▶ _Work item_
In the rows below, change each "Осушитель" to "Осушитель воздуха" and write the rows out again with nothing else altered. Leave the pictures out of your answer.

···

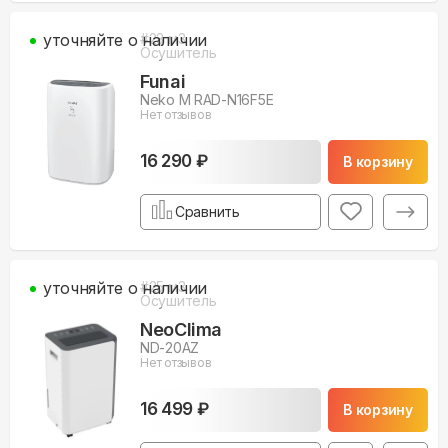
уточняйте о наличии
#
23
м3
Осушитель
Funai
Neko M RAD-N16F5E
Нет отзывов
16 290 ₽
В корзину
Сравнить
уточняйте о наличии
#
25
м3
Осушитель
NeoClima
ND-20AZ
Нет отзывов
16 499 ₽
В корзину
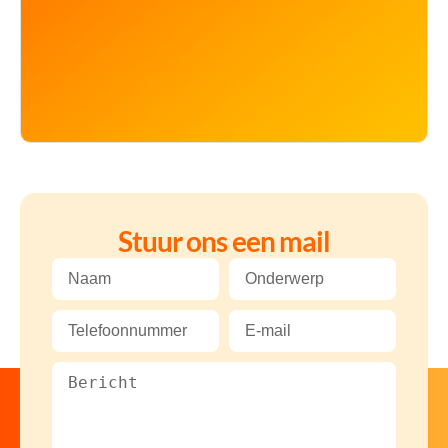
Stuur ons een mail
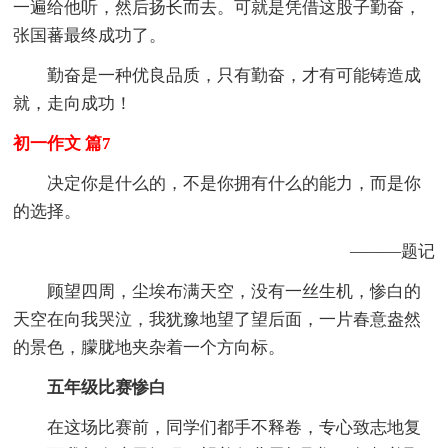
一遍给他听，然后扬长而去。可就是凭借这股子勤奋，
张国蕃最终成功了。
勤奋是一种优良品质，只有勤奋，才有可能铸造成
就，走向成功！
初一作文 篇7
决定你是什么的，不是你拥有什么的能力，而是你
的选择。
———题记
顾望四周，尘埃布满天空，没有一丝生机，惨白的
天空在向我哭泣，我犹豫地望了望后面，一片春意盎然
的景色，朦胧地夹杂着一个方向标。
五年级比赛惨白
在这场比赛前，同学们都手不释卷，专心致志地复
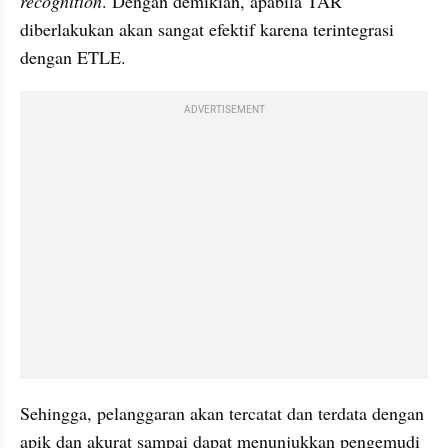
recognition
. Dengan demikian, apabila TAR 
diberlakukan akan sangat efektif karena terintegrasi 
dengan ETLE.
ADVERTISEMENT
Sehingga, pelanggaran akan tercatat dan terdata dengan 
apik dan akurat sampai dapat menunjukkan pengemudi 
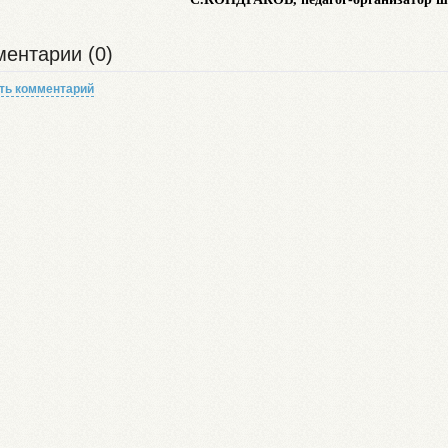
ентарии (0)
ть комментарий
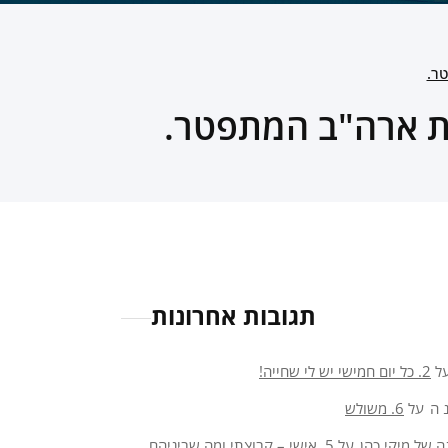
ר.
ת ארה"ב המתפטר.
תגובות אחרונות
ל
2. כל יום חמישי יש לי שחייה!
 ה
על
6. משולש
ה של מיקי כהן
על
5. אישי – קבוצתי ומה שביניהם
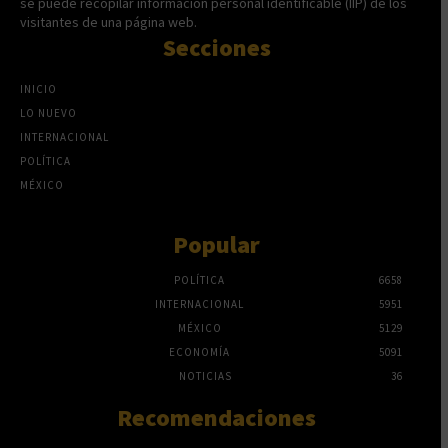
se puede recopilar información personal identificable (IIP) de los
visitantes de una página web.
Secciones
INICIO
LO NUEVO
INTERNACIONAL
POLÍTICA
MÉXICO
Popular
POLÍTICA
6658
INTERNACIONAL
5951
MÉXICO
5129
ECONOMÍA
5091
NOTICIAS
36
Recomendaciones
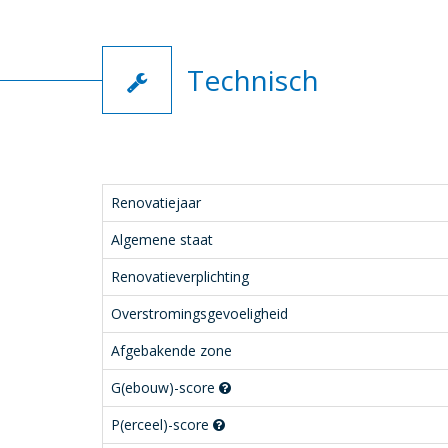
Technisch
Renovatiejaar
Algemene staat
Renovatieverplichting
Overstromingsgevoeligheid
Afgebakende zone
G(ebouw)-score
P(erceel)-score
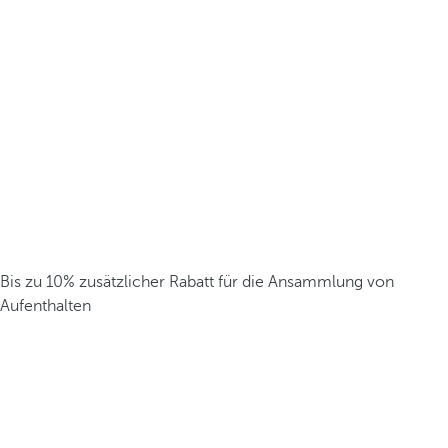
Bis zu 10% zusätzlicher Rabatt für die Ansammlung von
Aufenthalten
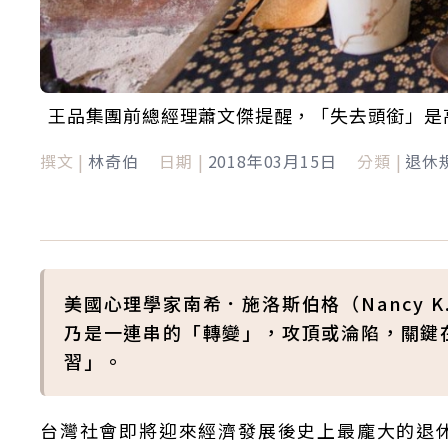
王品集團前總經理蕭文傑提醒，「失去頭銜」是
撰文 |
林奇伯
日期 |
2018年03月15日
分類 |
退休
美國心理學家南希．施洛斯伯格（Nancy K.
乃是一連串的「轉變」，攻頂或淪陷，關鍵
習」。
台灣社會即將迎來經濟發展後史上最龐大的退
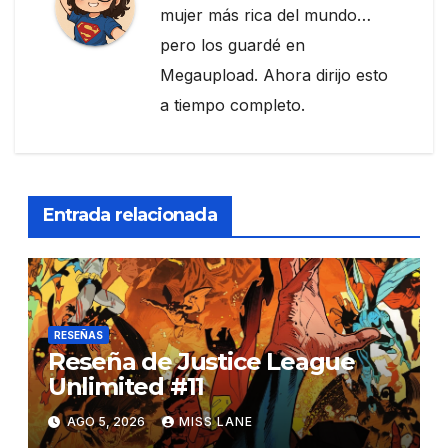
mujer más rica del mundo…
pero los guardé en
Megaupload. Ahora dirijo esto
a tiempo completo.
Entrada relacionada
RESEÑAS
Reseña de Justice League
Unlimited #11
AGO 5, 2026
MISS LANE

···

▶ _Output for this task_
уточняйте о наличии
#
23
м3
Осушитель воздуха
Funai
Neko M RAD-N16F5E
Нет отзывов
16 290 ₽
В корзину
Сравнить
уточняйте о наличии
#
25
м3
Осушитель воздуха
NeoClima
ND-20AZ
Нет отзывов
16 499 ₽
В корзину
Stuur ons een mail
一遍给他听，然后扬长而去。可就是凭借这股子勤奋，
张国蕃最终成功了。
勤奋是一种优良品质，只有勤奋，才有可能铸造成
就，走向成功！
初一作文 篇7
决定你是什么的，不是你拥有什么的能力，而是你
的选择。
———题记
顾望四周，尘埃布满天空，没有一丝生机，惨白的
天空在向我哭泣，我犹豫地望了望后面，一片春意盎然
的景色，朦胧地夹杂着一个方向标。
五年级比赛惨白
在这场比赛前，同学们都手不释卷，专心致志地复
recognition
. Dengan demikian, apabila TAR 
diberlakukan akan sangat efektif karena terintegrasi 
dengan ETLE.
ADVERTISEMENT
Sehingga, pelanggaran akan tercatat dan terdata dengan 
apik dan akurat sampai dapat menunjukkan pengemudi 
ентарии (0)
ть комментарий
ר.
ת ארה"ב המתפטר.
תגובות אחרונות
ל
2. כל יום חמישי יש לי שחייה!
 ה
על
6. משולש
ה של מיקי כהן
על
5. אישי – קבוצתי ומה שביניהם
se puede recopilar información personal identificable (IIP) de los
visitantes de una página web.
Secciones
INICIO
LO NUEVO
INTERNACIONAL
POLÍTICA
MÉXICO
Popular
POLÍTICA
6658
INTERNACIONAL
5951
MÉXICO
5129
ECONOMÍA
5091
NOTICIAS
36
Recomendaciones
Technisch
Renovatiejaar
Algemene staat
Renovatieverplichting
Overstromingsgevoeligheid
Afgebakende zone
G(ebouw)-score
P(erceel)-score
Bis zu 10% zusätzlicher Rabatt für die Ansammlung von
Aufenthalten
王品集團前總經理蕭文傑提醒，「失去頭銜」是
撰文 |
林奇伯
日期 |
2018年03月15日
分類 |
退休
美國心理學家南希．施洛斯伯格（Nancy K.
乃是一連串的「轉變」，攻頂或淪陷，關鍵
習」。
台灣社會即將迎來經濟發展後史上最龐大的退
mujer más rica del mundo…
pero los guardé en
Megaupload. Ahora dirijo esto
a tiempo completo.
Entrada relacionada
RESEÑAS
Reseña de Justice League
Unlimited #11
AGO 5, 2026
MISS LANE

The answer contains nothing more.